We see the change isn’t forced by a lack of talent but what is demanded by the clubs. Naturally, after being uploaded to Facebook for all to tag, these photos define what a night is about – they create the narrative. The photos aren’t just taken to keep the punters happy, but for the clubnight to be able to characterise and individualise their night.
After all, those who do not attend clubs, have nothing to go by – except the photos. One of the most upsetting factors here is that many clubnights feel that without a photographer their event never happened .Digital has changed the essence of clubbing
Gavin Paisley, long time music journalist and promoter told us what he thought of this phenomenon: “Yeah, the night was great but you don’t need 19 million photos to prove it. That’s Facebook though, Myspace wasn’t like that. When I was running Neon Love with Ciara (Cunnane) in the Shaw there were barely any photos each week. We’d put up a few but not necessarily every week and people still came. “
That is the difference though between now and then, between Facebook and MySpace. It’s like two different generations only a few years apart.
This can’t be blamed just wholly on the promoters, but also on the punters themselves, that have expectations of what their next Tumblr or Facebook profile will be. Photography has never before been such a hugely vital part of clubbing.
We can take photos of ourselves and have albums dedicated to our own faces, posed as if the camera isn’t there. Essentially, the vanity of people is the root cause of this phenomena.
Digital has changed the essence of clubbing – it now seems that it is simply not enough to just be there doing what we always did, chatting, drinking, flirting or just enjoying the music it now must be documented for all to view, comment and like.
You may have found a photo of some sexy hipster, with larger eyebrows than Daniel Radcliffe drawn on, and you in the background looking awkward as fuck. The reason for this being you are not as attractive, cool or sexy as them. Clad in awful 90’s throwback gear from American Apparel, considered to be the height of “high fash-un”, the youth that are dressed like this dominate Facebook clubnight photo albums.
This is not the case for all clubnight photography though. Mainstream clubbing never quite understood the concept behind what the more alternative clubs were doing and inadvertently ended up ripping the piss out of themselves.
CUNT has sexy Trinity girls in lace dresses and Doc Martens, Alchemy has anal fingering on a Monday night (yes I am talking about THAT photo). Hours of laughter for us, a lifetime of shame for her. The internet never forgets.
Through photography, it seems that a clubnight hierarchy has been introduced, more visible and more apparent than ever before. The clubbing Kings and Queens of Dublin, sipping cans backstage and not mingling with those who had to pay in.
Always to be seen in the photos of Hussle, where it appears almost anyone can now dj. To this day I don’t understand how promoters like Emergence, who were exciting, new and innovative go from bringing KiNK, and Mike Dehnert over to running Strangeways, Here We Come and Hussle.
The same club monarchy that are seen backstage are those we see the most of in the photo albums. In ways it feels like a reversion of the documentation of the NYC Club Kids, Michael Alig, James St.
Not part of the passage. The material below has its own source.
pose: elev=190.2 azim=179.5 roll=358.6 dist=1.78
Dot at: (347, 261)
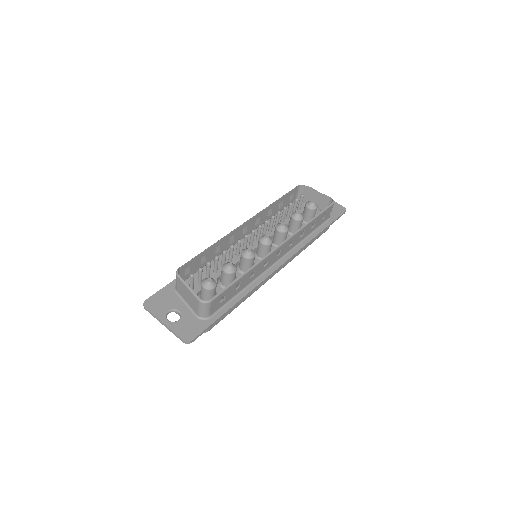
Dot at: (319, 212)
James and Gitsie, except the photos today hold no shock factor and no originality when it comes to those who are in them.
We don’t see the flamboyancy and character that the NYC Club Kids emitted, instead we’re served 18 year olds in flat peaked caps, all posing with their Jagerbombs in hand, arms draped around each other, usually giving the middle finger to the camera.
Are these photos a reflection of the majority of nights in Dublin? Or are these clubs just as transparent as the people in them?
Yes, logically photography is harmless but this trend in photography is a deeper issue. It would be a travesty in the future, to look back at the generic clubnight photos and think that was what it was like back then .
To those who are most apparent in the photo, yes it will be a true representation of clubbing at the time, but to the rest of us who don’t really care to have our photo taken, we will carry different memories.
The number of photographs contrasts with the one or two photos that our parents treasure from when they were young, and completely devalues our personal memories. Long gone are the days that we bluetack our photos to our bedroom walls.
In a short chat with Gary O’Neill, the man who compiled the anthology that is “Where Were You”, he told us what he thought of photographs in the digital age.“I don’t think it will devalue/undermine the cultural memory of events, it will give us a bigger but not necessarily better resource pool for the future, I think there will be less photographic surprises because so many people will have already seen so many of the photos from those events, I think they’ll have less of an impact then unseen photos from the pre digital age that have lain in a box or photo album for decades”.
How can you evoke a sense of nostalgia by having to scan through 10000 photos of other people before getting to one of you and a friend? Alas, we have taken the camera for granted, instead of capturing these photos ourselves we want others to take them for us, to edit them so we look good, and to upload them so that everyone can see, like, comment, and share.